1. A filter medium comprising a mass of elongate, differently orientated, shape-sustaining elements comprising a sponge material, the different orientation of the elements causing these to form a self-supporting open network which provides substantial interstitial space between the elements.

2. A filter medium according to claim 1, wherein the interstitial space is larger than the total volume of the elements themselves.

3. A filter medium according to claim 1, wherein the sponge material is cellulose or polyvinyl acetate (PVA).

4. A filter medium according to claim 1, wherein the elements have a length dimension considerably larger than both the width and thickness.

5. A filter medium according to claim 4, wherein said length dimension is between 2 and 20 times a width or thickness dimension.

6. A filter medium according to claim 1, wherein the elements are tubular.

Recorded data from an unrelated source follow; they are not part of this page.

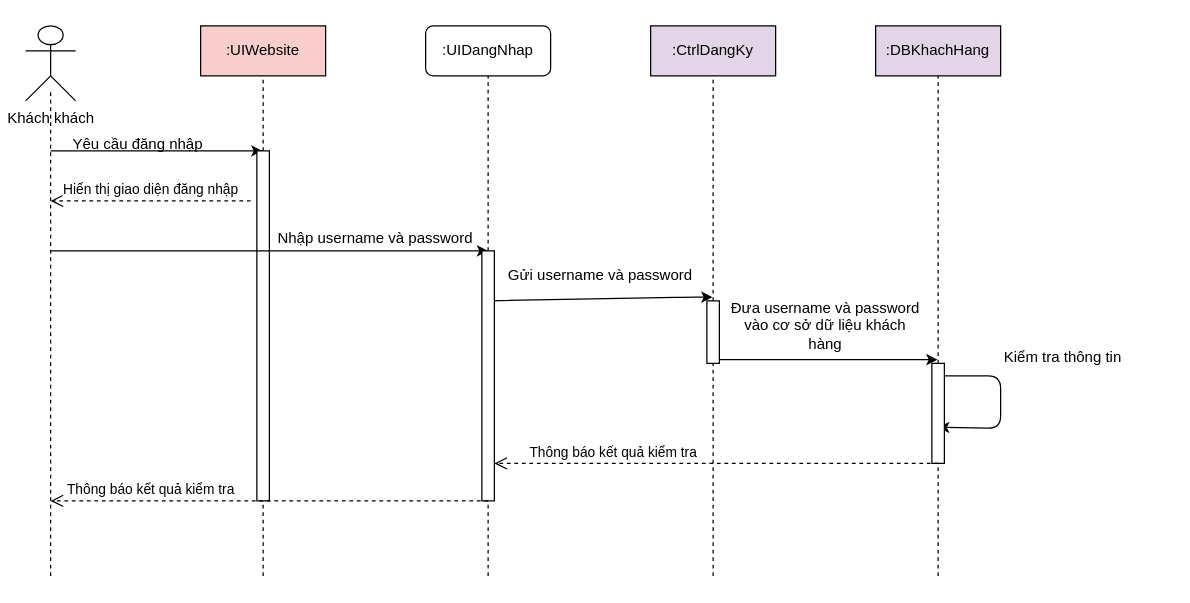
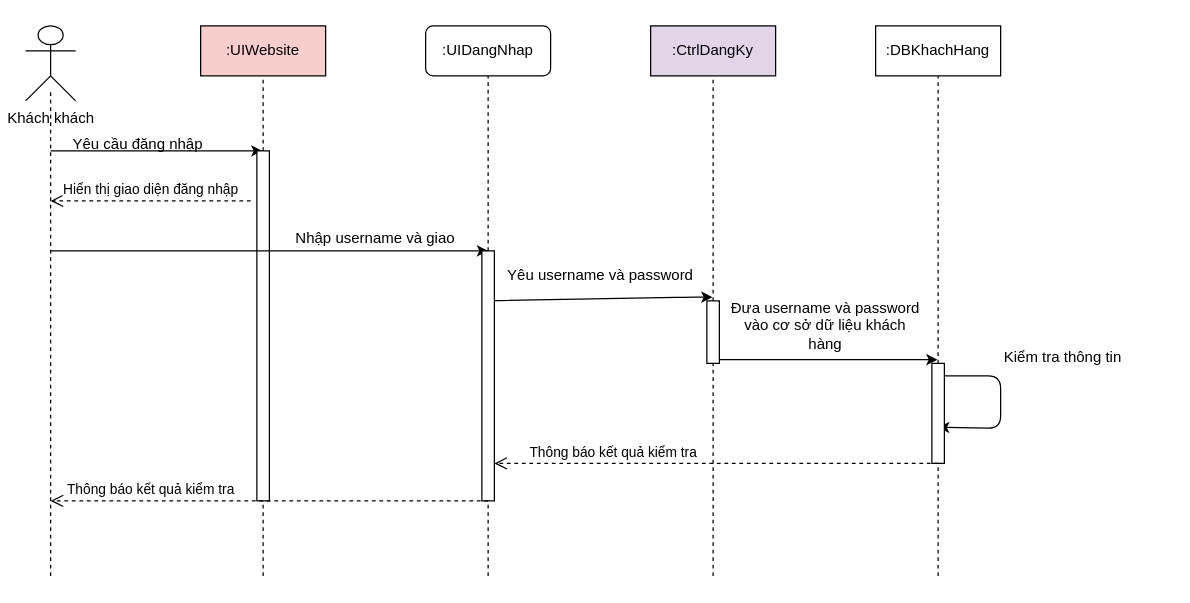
  <mxCell id="0" />
  <mxCell id="1" parent="0" />
  <mxCell id="2" value="Khách khách" style="shape=umlActor;verticalLabelPosition=bottom;verticalAlign=top;html=1;outlineConnect=0;" vertex="1" parent="1"><mxGeometry x="20" y="20" width="40" height="60" as="geometry" /></mxCell>
  <mxCell id="3" value="" style="endArrow=none;dashed=1;html=1;" edge="1" parent="1"><mxGeometry width="50" height="50" relative="1" as="geometry"><mxPoint y="460" as="sourcePoint" x="40" /><mxPoint y="70" as="targetPoint" x="40" /></mxGeometry></mxCell>
  <mxCell id="4" value="" style="endArrow=classic;html=1;" edge="1" parent="1"><mxGeometry width="50" height="50" relative="1" as="geometry"><mxPoint y="120" as="sourcePoint" x="40" /><mxPoint x="209.5" y="120" as="targetPoint" /></mxGeometry></mxCell>
  <mxCell id="5" value="Yêu cầu đăng nhập" style="text;html=1;strokeColor=none;fillColor=none;align=center;verticalAlign=middle;whiteSpace=wrap;rounded=0;" vertex="1" parent="1"><mxGeometry x="50" y="105" width="120" height="20" as="geometry" /></mxCell>
- <mxCell id="6" value="Nhập username và password" style="text;html=1;strokeColor=none;fillColor=none;align=center;verticalAlign=middle;whiteSpace=wrap;rounded=0;" vertex="1" parent="1"><mxGeometry x="220" y="180" width="160" height="20" as="geometry" /></mxCell>
+ <mxCell id="6" value="Nhập username và giao" style="text;html=1;strokeColor=none;fillColor=none;align=center;verticalAlign=middle;whiteSpace=wrap;rounded=0;" vertex="1" parent="1"><mxGeometry x="220" y="180" width="160" height="20" as="geometry" /></mxCell>
  <mxCell id="7" value="" style="endArrow=classic;html=1;exitX=0.5;exitY=0.611;exitDx=0;exitDy=0;exitPerimeter=0;" edge="1" parent="1"><mxGeometry width="50" height="50" relative="1" as="geometry"><mxPoint x="390" y="239.96" as="sourcePoint" /><mxPoint x="569.5" y="237" as="targetPoint" /><Array as="points"><mxPoint x="550" y="237" /></Array></mxGeometry></mxCell>
- <mxCell id="8" value="Gửi username và password" style="text;html=1;strokeColor=none;fillColor=none;align=center;verticalAlign=middle;whiteSpace=wrap;rounded=0;" vertex="1" parent="1"><mxGeometry x="400" y="210" width="160" height="20" as="geometry" /></mxCell>
+ <mxCell id="8" value="Yêu username và password" style="text;html=1;strokeColor=none;fillColor=none;align=center;verticalAlign=middle;whiteSpace=wrap;rounded=0;" vertex="1" parent="1"><mxGeometry x="400" y="210" width="160" height="20" as="geometry" /></mxCell>
  <mxCell id="9" value="" style="endArrow=classic;html=1;exitX=0.53;exitY=0.763;exitDx=0;exitDy=0;exitPerimeter=0;" edge="1" parent="1"><mxGeometry width="50" height="50" relative="1" as="geometry"><mxPoint x="573" y="287.05" as="sourcePoint" /><mxPoint x="749.5" y="287" as="targetPoint" /><Array as="points"><mxPoint x="640" y="287" /><mxPoint x="680" y="287" /></Array></mxGeometry></mxCell>
  <mxCell id="10" value="Đưa username và password vào cơ sở dữ liệu khách hàng" style="text;html=1;strokeColor=none;fillColor=none;align=center;verticalAlign=middle;whiteSpace=wrap;rounded=0;" vertex="1" parent="1"><mxGeometry x="580" y="250" width="160" height="20" as="geometry" /></mxCell>
  <mxCell id="11" value="Kiểm tra thông tin" style="text;html=1;strokeColor=none;fillColor=none;align=center;verticalAlign=middle;whiteSpace=wrap;rounded=0;" vertex="1" parent="1"><mxGeometry x="770" y="275" width="160" height="20" as="geometry" /></mxCell>
  <mxCell id="12" value="" style="endArrow=classic;html=1;entryX=0.5;entryY=0.892;entryDx=0;entryDy=0;entryPerimeter=0;" edge="1" parent="1"><mxGeometry width="50" height="50" relative="1" as="geometry"><mxPoint x="749.5" y="300" as="sourcePoint" /><mxPoint x="750" y="341.12" as="targetPoint" /><Array as="points"><mxPoint x="800" y="300" /><mxPoint x="800" y="342" /></Array></mxGeometry></mxCell>
  <mxCell id="13" value=":UIWebsite" style="rounded=0;whiteSpace=wrap;html=1;fillColor=#f8cecc;" vertex="1" parent="1"><mxGeometry x="160" y="20" width="100" height="40" as="geometry" /></mxCell>
  <mxCell id="14" value=":UIDangNhap" style="whiteSpace=wrap;html=1;rounded=1;" vertex="1" parent="1"><mxGeometry x="340" y="20" width="100" height="40" as="geometry" /></mxCell>
  <mxCell id="15" value="" style="endArrow=none;dashed=1;html=1;entryX=0.5;entryY=1;entryDx=0;entryDy=0;" edge="1" parent="1" source="24" target="14"><mxGeometry width="50" height="50" relative="1" as="geometry"><mxPoint x="390" y="460" as="sourcePoint" /><mxPoint x="410" y="60" as="targetPoint" /></mxGeometry></mxCell>
  <mxCell id="16" value=":CtrlDangKy" style="rounded=0;whiteSpace=wrap;html=1;fillColor=#e1d5e7;" vertex="1" parent="1"><mxGeometry x="520" y="20" width="100" height="40" as="geometry" /></mxCell>
  <mxCell id="17" value="" style="endArrow=none;dashed=1;html=1;" edge="1" parent="1" source="26"><mxGeometry width="50" height="50" relative="1" as="geometry"><mxPoint x="570" y="460" as="sourcePoint" /><mxPoint x="570" y="60" as="targetPoint" /></mxGeometry></mxCell>
- <mxCell id="18" value=":DBKhachHang" style="rounded=0;whiteSpace=wrap;html=1;fillColor=#e1d5e7;" vertex="1" parent="1"><mxGeometry x="700" y="20" width="100" height="40" as="geometry" /></mxCell>
+ <mxCell id="18" value=":DBKhachHang" style="rounded=0;whiteSpace=wrap;html=1;" vertex="1" parent="1"><mxGeometry x="700" y="20" width="100" height="40" as="geometry" /></mxCell>
  <mxCell id="19" value="" style="endArrow=none;dashed=1;html=1;" edge="1" parent="1" source="28"><mxGeometry width="50" height="50" relative="1" as="geometry"><mxPoint x="750" y="460" as="sourcePoint" /><mxPoint x="750" y="60" as="targetPoint" /></mxGeometry></mxCell>
  <mxCell id="20" value="" style="endArrow=none;dashed=1;html=1;" edge="1" parent="1" source="21"><mxGeometry width="50" height="50" relative="1" as="geometry"><mxPoint x="210" y="460" as="sourcePoint" /><mxPoint x="210" y="60" as="targetPoint" /></mxGeometry></mxCell>
  <mxCell id="21" value="" style="html=1;points=[];perimeter=orthogonalPerimeter;" vertex="1" parent="1"><mxGeometry x="205" y="120" width="10" height="280" as="geometry" /></mxCell>
  <mxCell id="22" value="" style="endArrow=none;dashed=1;html=1;" edge="1" parent="1" target="21"><mxGeometry width="50" height="50" relative="1" as="geometry"><mxPoint x="210" y="460" as="sourcePoint" /><mxPoint x="210" y="60" as="targetPoint" /></mxGeometry></mxCell>
  <mxCell id="23" value="" style="endArrow=classic;html=1;" edge="1" parent="1"><mxGeometry width="50" height="50" relative="1" as="geometry"><mxPoint y="200" as="sourcePoint" x="40" /><mxPoint x="390" y="200" as="targetPoint" /></mxGeometry></mxCell>
  <mxCell id="24" value="" style="html=1;points=[];perimeter=orthogonalPerimeter;" vertex="1" parent="1"><mxGeometry x="385" y="200" width="10" height="200" as="geometry" /></mxCell>
  <mxCell id="25" value="" style="endArrow=none;dashed=1;html=1;entryX=0.5;entryY=1;entryDx=0;entryDy=0;" edge="1" parent="1" target="24"><mxGeometry width="50" height="50" relative="1" as="geometry"><mxPoint x="390" y="460" as="sourcePoint" /><mxPoint x="390" y="60" as="targetPoint" /></mxGeometry></mxCell>
  <mxCell id="26" value="" style="html=1;points=[];perimeter=orthogonalPerimeter;" vertex="1" parent="1"><mxGeometry x="565" y="240" width="10" height="50" as="geometry" /></mxCell>
  <mxCell id="27" value="" style="endArrow=none;dashed=1;html=1;" edge="1" parent="1" target="26"><mxGeometry width="50" height="50" relative="1" as="geometry"><mxPoint x="570" y="460" as="sourcePoint" /><mxPoint x="570" y="60" as="targetPoint" /></mxGeometry></mxCell>
  <mxCell id="28" value="" style="html=1;points=[];perimeter=orthogonalPerimeter;" vertex="1" parent="1"><mxGeometry x="745" y="290" width="10" height="80" as="geometry" /></mxCell>
  <mxCell id="29" value="" style="endArrow=none;dashed=1;html=1;" edge="1" parent="1" target="28"><mxGeometry width="50" height="50" relative="1" as="geometry"><mxPoint x="750" y="460" as="sourcePoint" /><mxPoint x="750" y="60" as="targetPoint" /></mxGeometry></mxCell>
  <mxCell id="30" value="Hiển thị giao diện đăng nhập" style="html=1;verticalAlign=bottom;endArrow=open;dashed=1;endSize=8;" edge="1" parent="1"><mxGeometry relative="1" as="geometry"><mxPoint x="200" y="160" as="sourcePoint" /><mxPoint y="160" as="targetPoint" x="40" /></mxGeometry></mxCell>
  <mxCell id="31" value="Thông báo kết quả kiểm tra" style="html=1;verticalAlign=bottom;endArrow=open;dashed=1;endSize=8;" edge="1" parent="1" target="24"><mxGeometry x="0.465" relative="1" as="geometry"><mxPoint x="750" y="370" as="sourcePoint" /><mxPoint x="670" y="370" as="targetPoint" /><mxPoint as="offset" /></mxGeometry></mxCell>
  <mxCell id="32" value="Thông báo kết quả kiểm tra" style="html=1;verticalAlign=bottom;endArrow=open;dashed=1;endSize=8;" edge="1" parent="1"><mxGeometry x="0.543" relative="1" as="geometry"><mxPoint x="390" y="400" as="sourcePoint" /><mxPoint y="400" as="targetPoint" x="40" /><mxPoint as="offset" /></mxGeometry></mxCell>
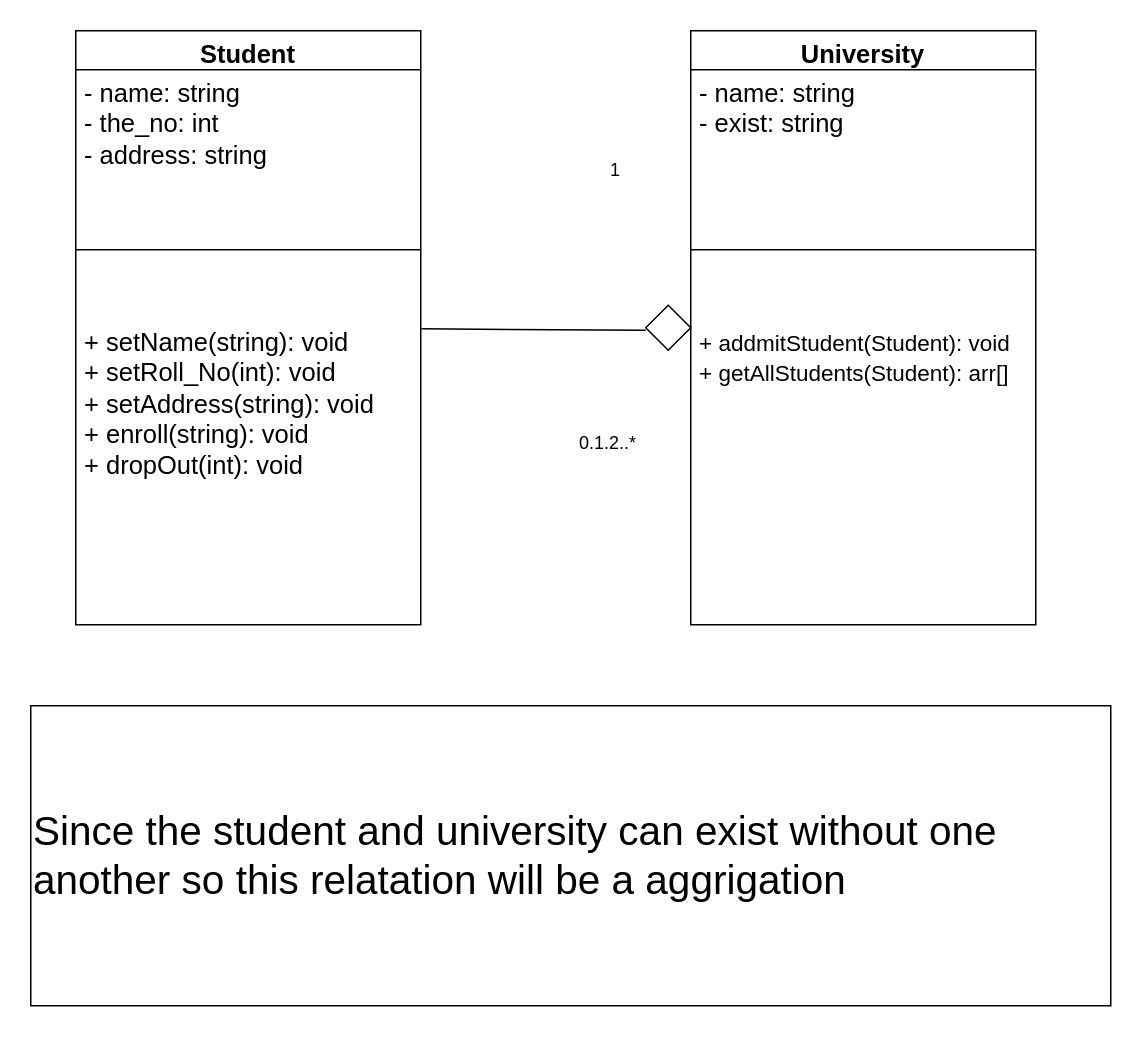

7. A filter medium according to claim 1, wherein the filter elements have a reinforcing core to retain their shape.

8. A filter element according to claim 6, wherein said reinforcing core is of stiff synthetic plastic material.

9. Filtration apparatus comprising a filter bed formed by a loosely packed and mass of elongate shape-sustaining elements each comprising a sponge material, the elements being differently orientated to form an open network which provides substantial interstitial space between the elements.

10. Filtration apparatus according to claim 9, wherein the filter bed comprises a plurality of layers of said loosely packed and differently oriented mass of elongate shape-sustaining elements, each layer being separately supported and disposed so that filtrate passes through each layer in turn.

11. Filtration apparatus according to claim 10, comprising a tank having a plurality of screens spaced apart between an inlet for admission of liquid to be filtered and an outlet for egress of filtrate, each screen supporting a respective one of said layers.

12. Filtration apparatus according to claim 9, wherein the interstitial space is larger than the total volume of the elements themselves.

13. Filtration apparatus according to claim 9, wherein the sponge material is cellulose or PVA.

14. Filtration apparatus according to claim 9, wherein the elements have a length dimension considerably larger than both the width and the thickness.

15. Filtration apparatus according to claim 14, wherein said length dimension is between 2 and 20 times a width or thickness dimension.

16. Filtration apparatus according to claim 9, wherein the elements are tubular.

17. Filtration apparatus according to claim 9, wherein the filter elements have a reinforcing core to retain their shape.

18. Filtration apparatus according to claim 17, wherein said reinforcing core is of stiff synthetic plastic material.